Według "Izwiestii", natrafiono na dwa takie zestawy - jeden już po użyciu, a drugi gotowy do użycia.

Z dużym prawdopodobieństwem można przyjąć, że do Czeczenii trafiły one z Gruzji, która zakupiła je w Polsce za pośrednictwem Ukrainy. Cały ten łańcuszek prawdopodobnie był kontrolowany przez służby specjalne USA - twierdzi dziennik. Przedstawiciele rosyjskich służb specjalnych mają nadzieję, że te dwa znalezione - to jedyne. Jednak kto wie, czy zaopatrywanie rebeliantów nie trwa do dzisiaj - dodaje gazeta.

"Izwiestija" przekazują, że zestawy znaleziono 10 października w górskiej wsi Childecharoj, w pobliżu granicy z Gruzją. Były ukryte w schowku z amunicją i prowiantem. Gazeta zauważa, że nie wiadomo, ile zestawów z Polski trafiło w ręce czeczeńskich bojowników.

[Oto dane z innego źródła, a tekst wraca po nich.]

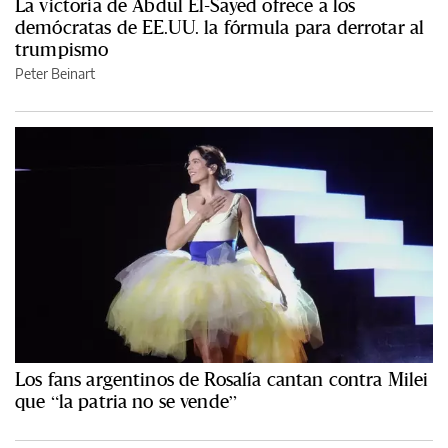
La victoria de Abdul El-Sayed ofrece a los
demócratas de EE.UU. la fórmula para derrotar al
trumpismo
Peter Beinart
Los fans argentinos de Rosalía cantan contra Milei
que “la patria no se vende”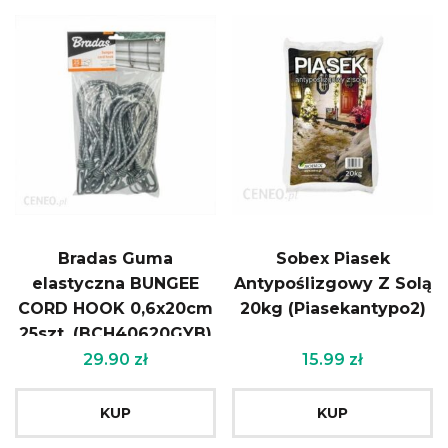
Bradas Guma
Sobex Piasek
elastyczna BUNGEE
Antypoślizgowy Z Solą
CORD HOOK 0,6x20cm
20kg (Piasekantypo2)
25szt. (BCH40620GYB)
29.90
zł
15.99
zł
KUP
KUP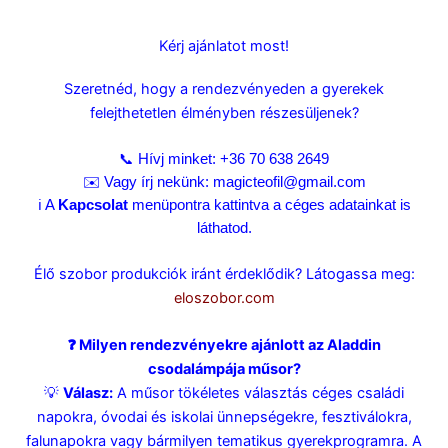
Kérj ajánlatot most!
Szeretnéd, hogy a rendezvényeden a gyerekek
felejthetetlen élményben részesüljenek?
📞 Hívj minket:
+36 70 638 2649
✉️ Vagy írj nekünk:
magicteofil@gmail.com
ℹ️ A
Kapcsolat
menüpontra kattintva a céges adatainkat is
láthatod.
Élő szobor produkciók iránt érdeklődik? Látogassa meg:
eloszobor.com
❓ Milyen rendezvényekre ajánlott az Aladdin
csodalámpája műsor?
💡
Válasz:
A műsor tökéletes választás céges családi
napokra, óvodai és iskolai ünnepségekre, fesztiválokra,
falunapokra vagy bármilyen tematikus gyerekprogramra. A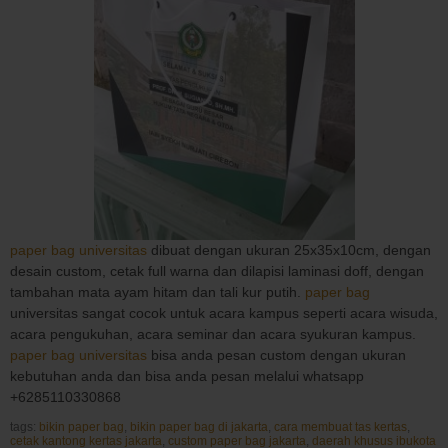
paper bag universitas
dibuat dengan ukuran 25x35x10cm, dengan
desain custom, cetak full warna dan dilapisi laminasi doff, dengan
tambahan mata ayam hitam dan tali kur putih.
paper bag
universitas sangat cocok untuk acara kampus seperti acara wisuda,
acara pengukuhan, acara seminar dan acara syukuran kampus.
paper bag universitas
bisa anda pesan custom dengan ukuran
kebutuhan anda dan bisa anda pesan melalui whatsapp
+6285110330868
tags:
bikin paper bag
,
bikin paper bag di jakarta
,
cara membuat tas kertas
,
cetak kantong kertas jakarta
,
custom paper bag jakarta
,
daerah khusus ibukota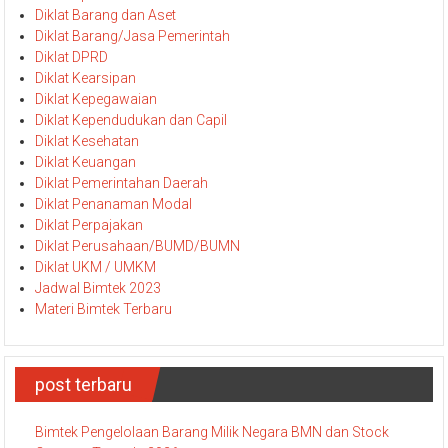
Diklat Barang dan Aset
Diklat Barang/Jasa Pemerintah
Diklat DPRD
Diklat Kearsipan
Diklat Kepegawaian
Diklat Kependudukan dan Capil
Diklat Kesehatan
Diklat Keuangan
Diklat Pemerintahan Daerah
Diklat Penanaman Modal
Diklat Perpajakan
Diklat Perusahaan/BUMD/BUMN
Diklat UKM / UMKM
Jadwal Bimtek 2023
Materi Bimtek Terbaru
post terbaru
Bimtek Pengelolaan Barang Milik Negara BMN dan Stock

Zobacz film, który został wykonany przez rosyjskie wojsko:

Przenośny przeciwlotniczy zestaw rakietowy GROM jest przeznaczony do zwalczania nisko lecących samolotów i śmigłowców. Na uzbrojenie Wojska Polskiego został przyjęty w 1995 roku. Produkują go Zakłady Metalowe MESKO w Skarżysku-Kamiennej. Pocisk może razić cele na wysokości od 10 do 3500 metrów z odległości od 400 do 5500 metrów.